▶ _LAVORO RICHIESTO_
Elenca tutti gli esempi di "sporadiche regolazioni" indicati tra parentesi nel testo su Serpico.

Serpico, acronimo dell'ironico “Servizi per il cittadino” che l'Agenzia per le Entrate usa come nome per il suo programma informatico, è in grado di segnalare qualsiasi anomalia nelle spese che un cittadino compie rispetto a ciò che ci si aspetta staticamente da lui/lei. Così Serpico è simbolicamente uno strumento impositore di virtù, una specie di “Confessione dei redditi” automatica che rivela ogni aspetto della vita altrui ... con quanta fretta i vertici della Agenzia hanno tenuto a specificare che “i problemi per la privacy che si erano verificati ora sono stati risolti” ma un sistema informatico come Serpico è già in realtà nei suoi principi una violazione della privacy. Coronazione della macchina fiscale statale che gestisce da esattrice il cittadino: “basta inserire in Serpico il codice fiscale” e tutto viene a galla. Il flusso di informazioni potrebbe essere in futuro gestito per immagini: per ologrammi. Pensiamo a un sistema informativo generale, che da un lato quantifichi l'attività politica e culturale, sociale ed affettiva del cittadino grazie ai dati provenienti dai social network, la posizione e gli interessi generali dei cittadini, coi dati provenienti dai motori di ricerca, le informazioni personali e la comunicazione, coi dati provenienti dalla telefonia e dalla posta elettronica ... abbiamo già un quadro dell'attività collettiva generale abbastanza esaustivo, a beneficio di chi voglia indirizzare l'opinione pubblica o censurarla. Uniamo a questi dati quelli personali sull'attività quotidiana di ognuno: il luogo ove si paga il caffè al mattino, quanto ci si può permettere di consumare al supermercato, che quota si dedica alle attività di solidarietà sociale e politica, quanto si può spendere per muoversi.
Così il flusso serve ai presenti e futuri burocrati-esecutori-esattori per capire debolezze e forza delle masse.
Per un uso totalitario che forse mai ci sarà ma per un servizio informativo che già c'è, negli angoli dei servizi per la tutela dell'ordine costituito, nel momento in cui chi ti indaga per motivi politici sa già dal suo desktop che preferisci il tè e a che non lo bevi alle cinque. (3) E le esigenze di controllo non necessitano più di interventi cruenti ma solo di sporadiche regolazioni (chiusure temporanee di siti, requisizione di dati criptati, brevi sospensioni delle comunicazioni), perché le persone lasciano che le stato e aziende commerciali accedano liberamente a tutte le loro attività.

Alibi e strumento di spettacolo

Certo, la professionalità dell'indagatore si è evoluta dai tempi in cui Kafka descriveva nel 1935 i funzionari del Castello oberati da pile di carta “mi hanno descritto il suo ufficio: le pareti scompaiono dietro pile d'incartamenti; e quelli son soltanto gli atti riguardanti gli affari in corso; e poiché continuamente si mettono e si tolgono documenti dalle cartelle, sempre in gran fretta, le pile crollano ad ogni momento, e proprio quel fragore quasi ininterrotto è divenuto la caratteristica dell'ufficio”.

[Compiti di comprensione delle figure]

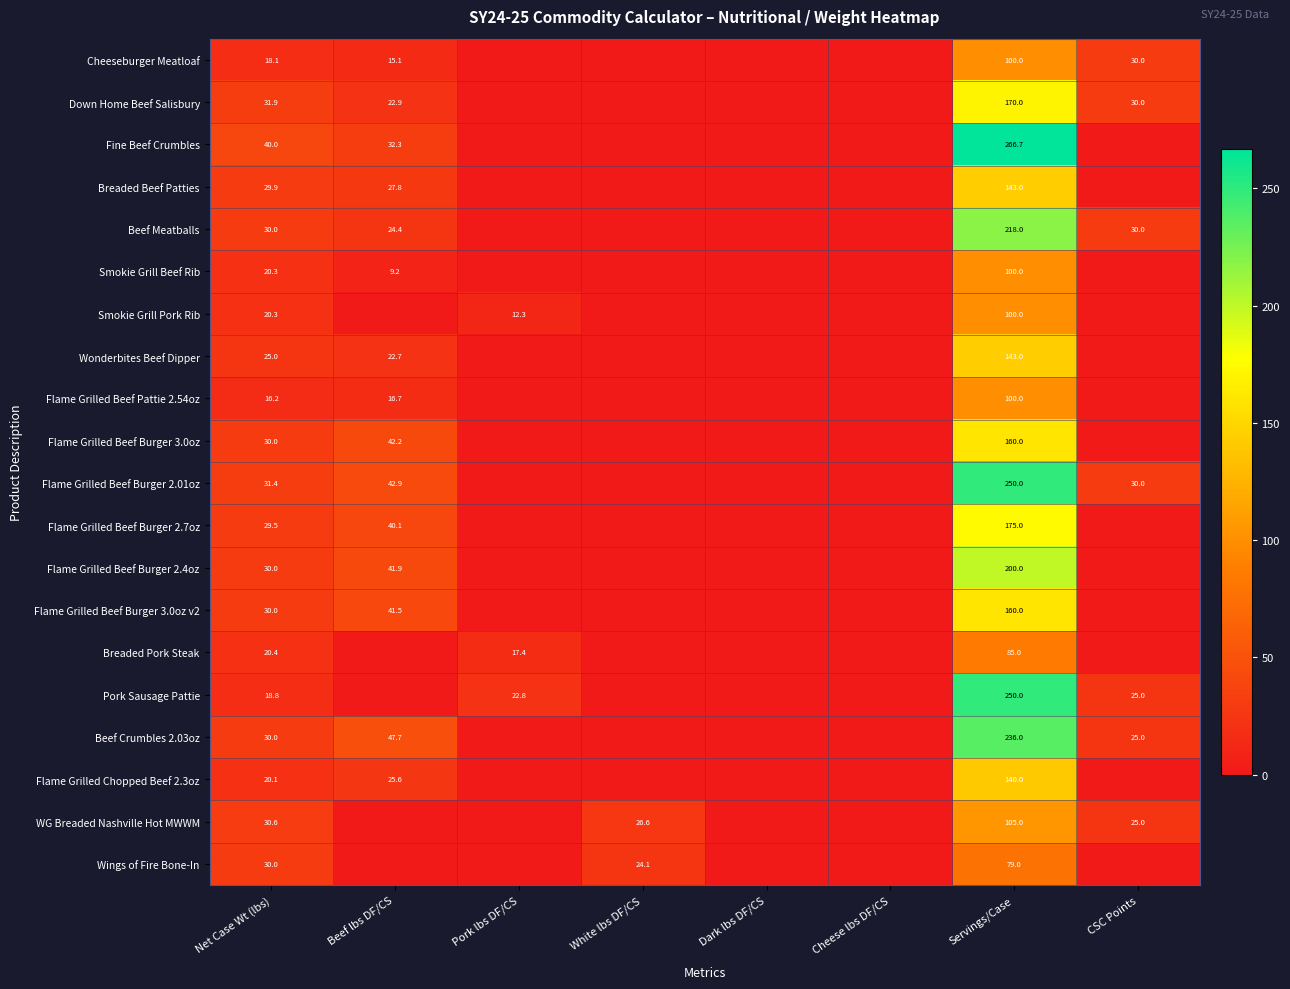

What is the total value across all series at Beef lbs DF/CS?

453.0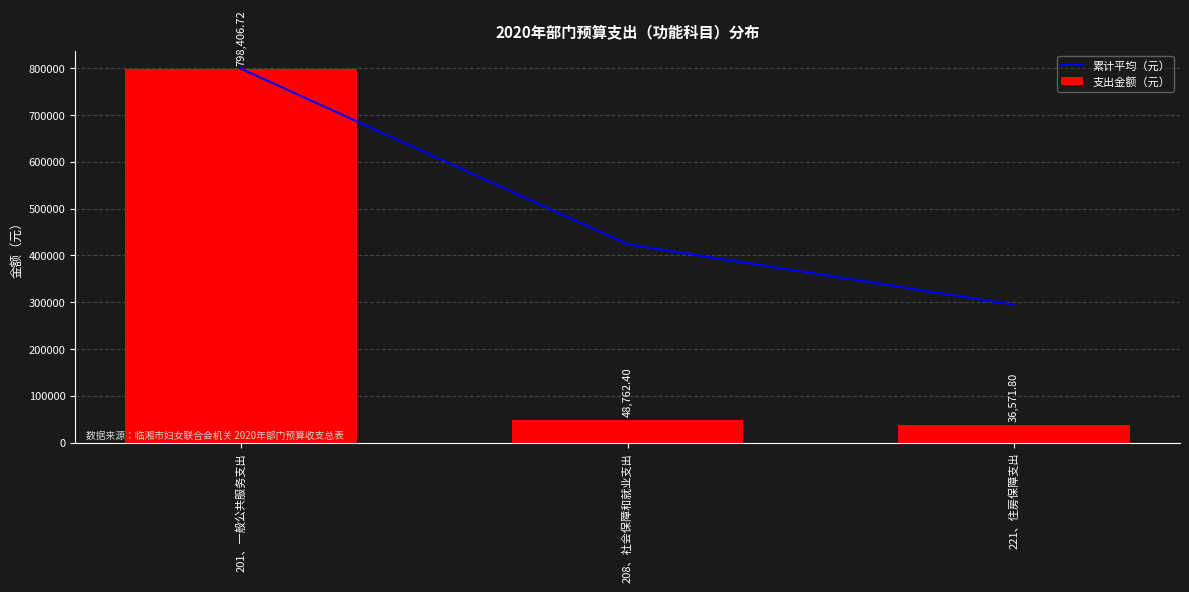

The value of 累计平均（元） at 221、住房保障支出 is 294580.3. True or false?

True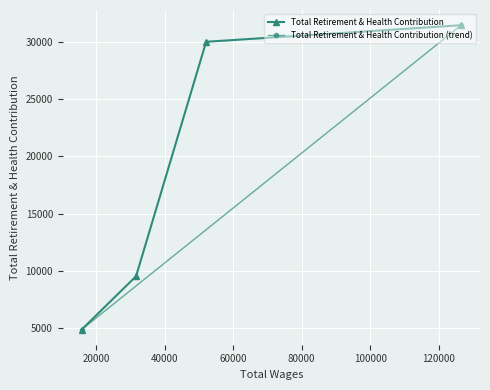

Does the chart display data point markers on the line(s)?

Yes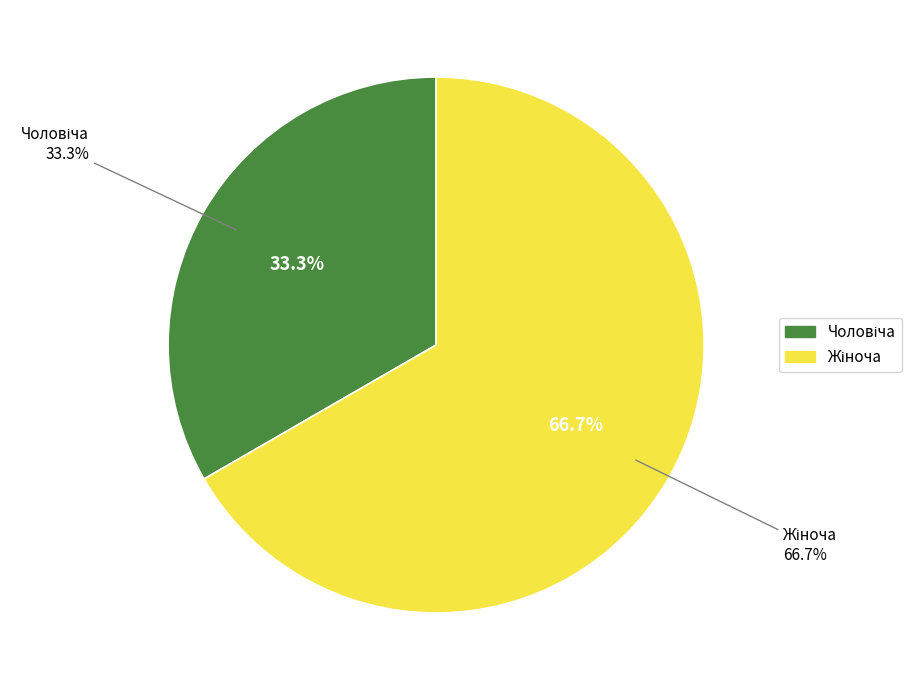

Does Чоловіча account for over 50% of the chart?

No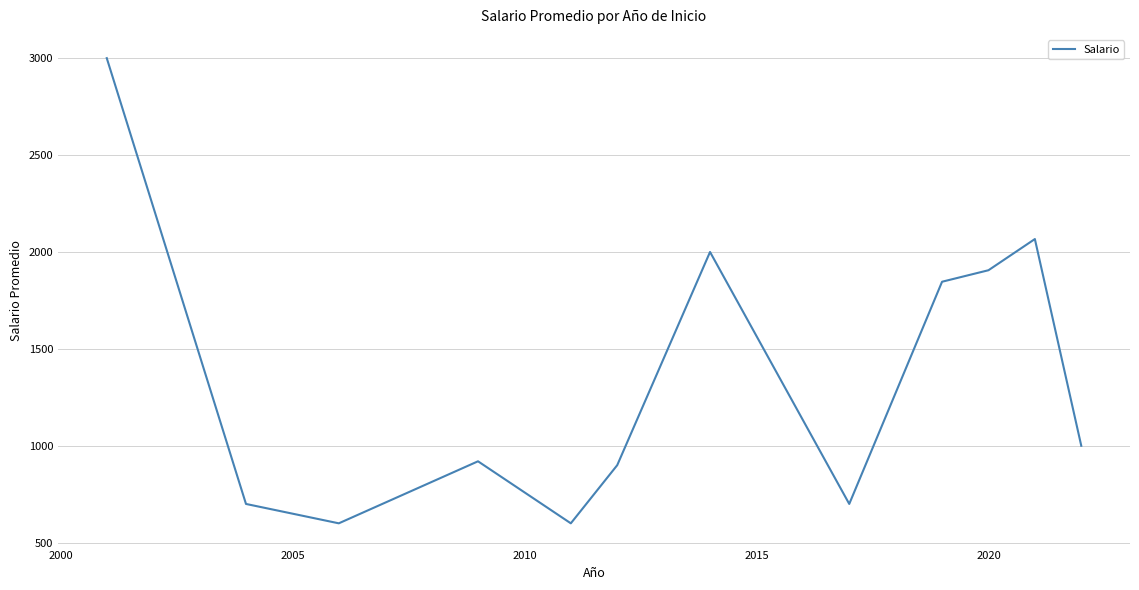

What is the greatest value displayed?

3000.0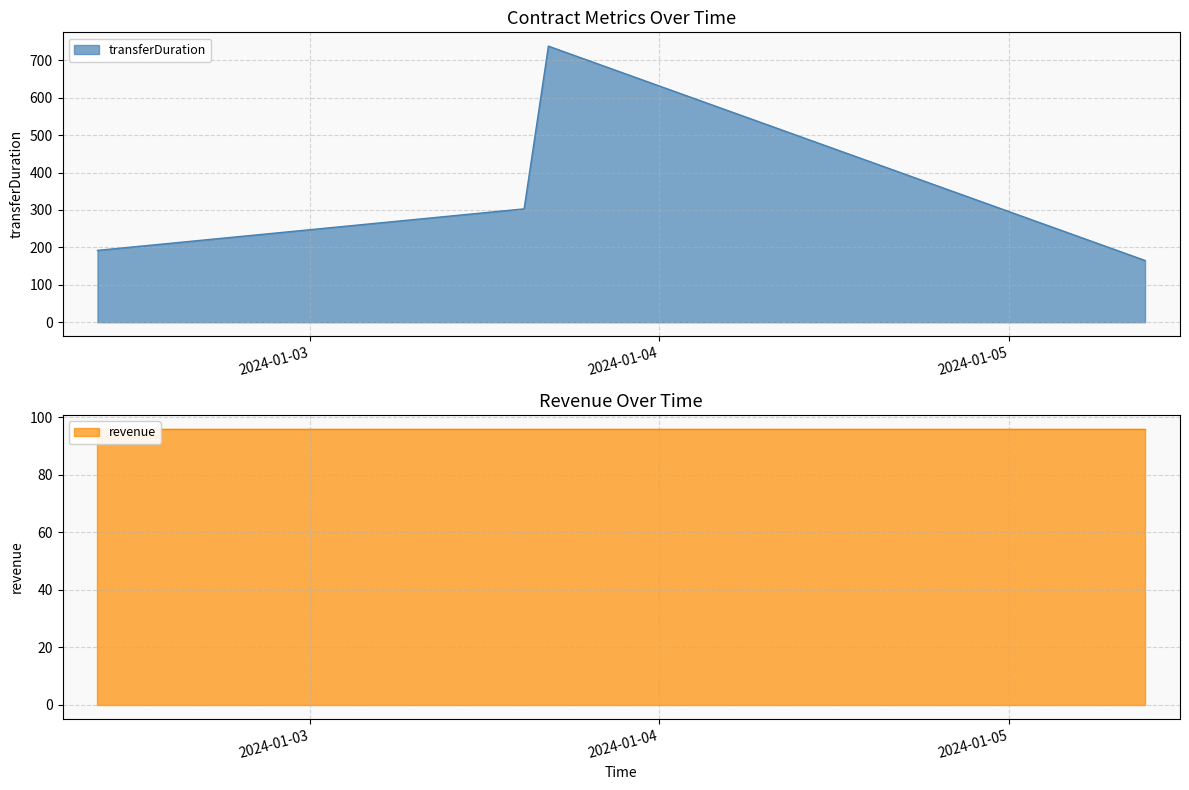

True or false: the data shows 272 at 2024-01-05 09:21:08.

False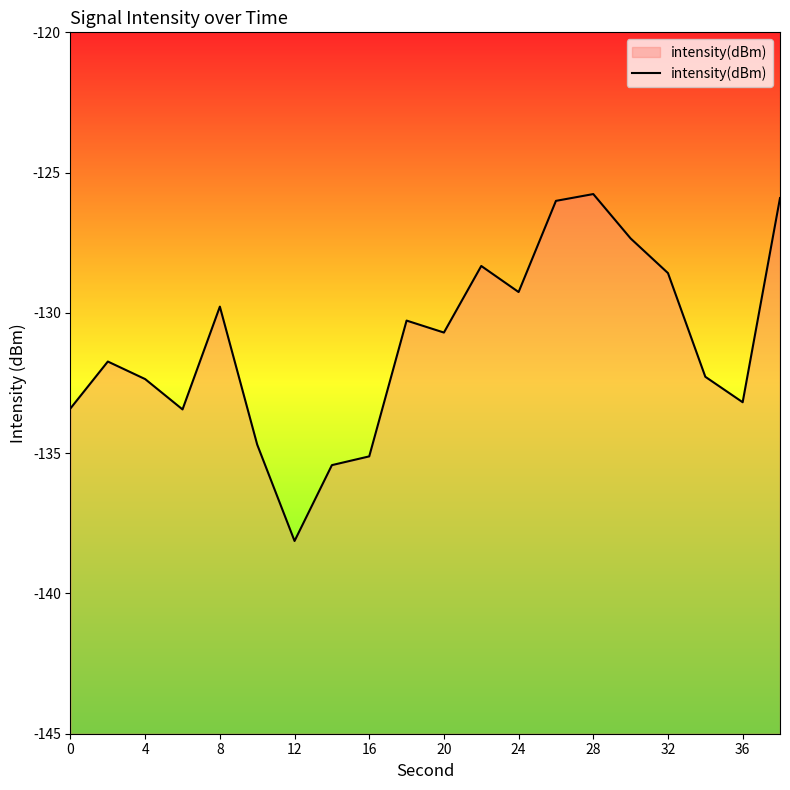

The chart shows a value of -129.3 at 24. True or false?

True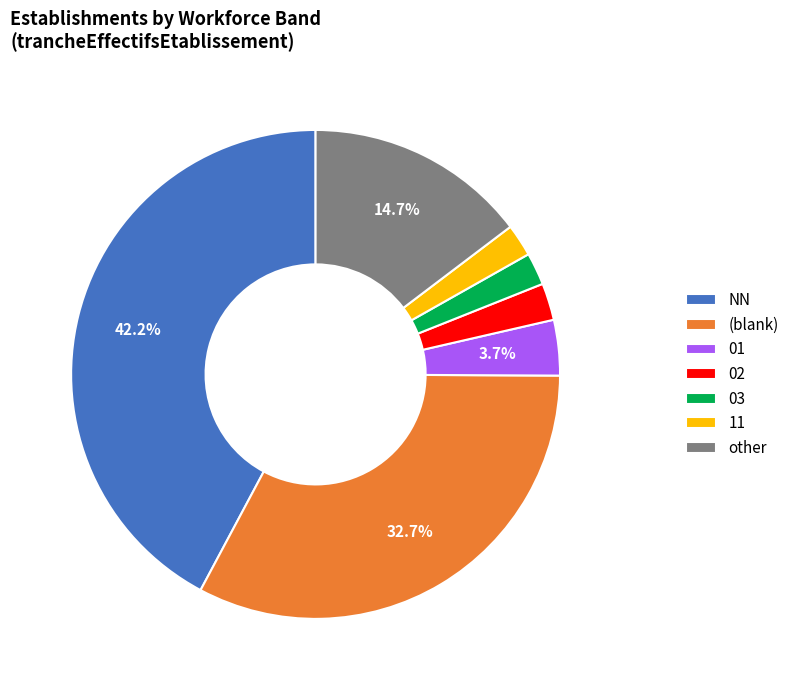

Does 01 account for over 50% of the chart?

No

▶ _SOLUZIONE QUI SOTTO_
- Chiusure temporanee di siti
- Requisizione di dati criptati
- Brevi sospensioni delle comunicazioni